JOB ITEM =
Transcribe every line of text in the data below word for word, leaving the pictures out of your answer.
*** Opening SUPPLIED ENTRIES ***
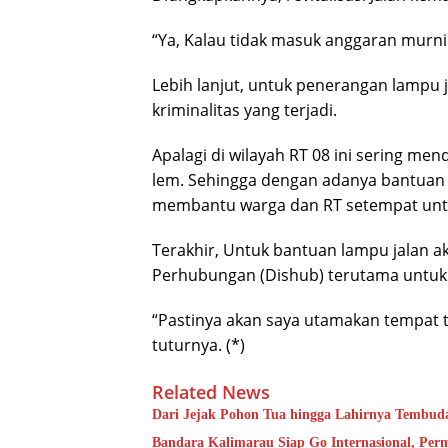
“Ya, Kalau tidak masuk anggaran murni
Lebih lanjut, untuk penerangan lampu
kriminalitas yang terjadi.
Apalagi di wilayah RT 08 ini sering m
lem. Sehingga dengan adanya bantuan
membantu warga dan RT setempat untuk
Terakhir, Untuk bantuan lampu jalan a
Perhubungan (Dishub) terutama untuk 
“Pastinya akan saya utamakan tempat t
tuturnya. (*)
Related News
Dari Jejak Pohon Tua hingga Lahirnya Tembud
Bandara Kalimarau Siap Go Internasional, Pe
*** Closing SUPPLIED ENTRIES ***
FINISHED EXERCISE =
“Ya, Kalau tidak masuk anggaran murni
Lebih lanjut, untuk penerangan lampu
kriminalitas yang terjadi.
Apalagi di wilayah RT 08 ini sering m
lem. Sehingga dengan adanya bantuan
membantu warga dan RT setempat untuk
Terakhir, Untuk bantuan lampu jalan a
Perhubungan (Dishub) terutama untuk 
“Pastinya akan saya utamakan tempat t
tuturnya. (*)
Related News
Dari Jejak Pohon Tua hingga Lahirnya Tembud
Bandara Kalimarau Siap Go Internasional, Pe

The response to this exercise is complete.